The report, authored by Bowles and his co-chairman former Sen. Alan Simpson, came under fire last week from a broad range of groups, including several tax organizations that faulted the plan for raising taxes across the board even though the brackets were lowered to compensate for the changes.
The mortgage-interest and the employer-provided deductions were targeted by critics for providing tax cuts for the wealthy and tax increases for the middle class.
"Let's bring rates down to 8, 14 and 23, and then, if you want to add back something like the mortgage-interest deduction, then tell us how you're going to pay for it," Bowles said, suggesting that compromise on the report is possible.
From early indications, many changes are likely needed for the report to gain support of 14 of 18 members of the fiscal commission by the Dec. 1 deadline.
Even though that majority support appears dim, Bowles was "hopeful" an agreement could be reached on a plan that could be sent to Congress.
"What we're trying to do is to listen to other people's ideas to see how we can improve this package," he said.
"We've gotten lots of cooperation. We've spent months and months listening to people on both sides of the aisle.
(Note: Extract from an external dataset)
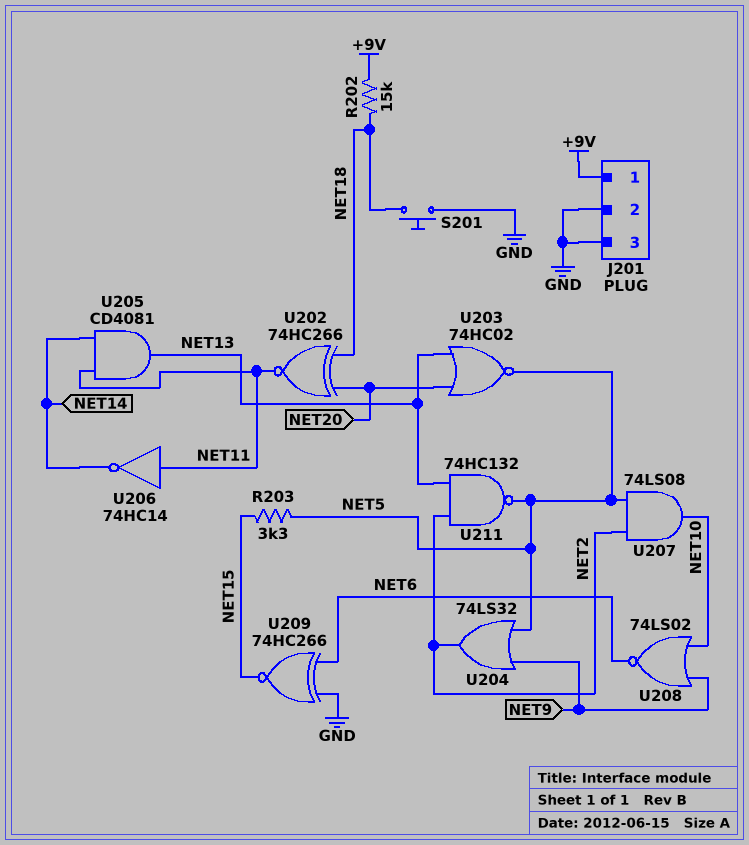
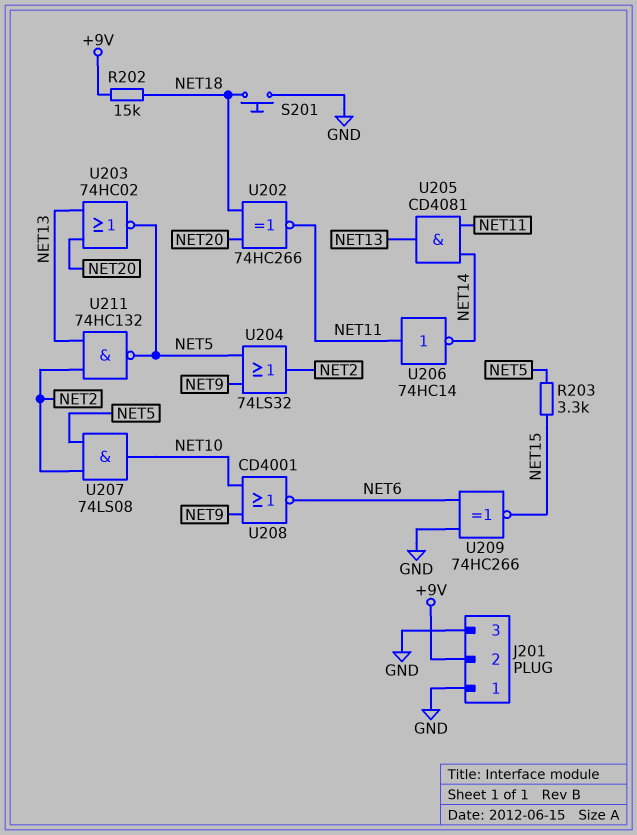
J201 pin 1: +9V -> GND
J201 pin 2: GND -> +9V
U208: NOR 74LS02 (in NET9, in NET10, out NET6) -> NOR CD4001 (in NET9, in NET10, out NET6)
And that's the way you build up trust and you find compromise and you find a way to really solve what is a very, very difficult problem."
Still, without enough support, Bowles said the commission has started laying a path to smaller deficits and a balanced budget.
"Then what we've done is lay a predicate for this next Congress to deal with where we have $3 of spending cuts for every dollar of revenue increase," he said.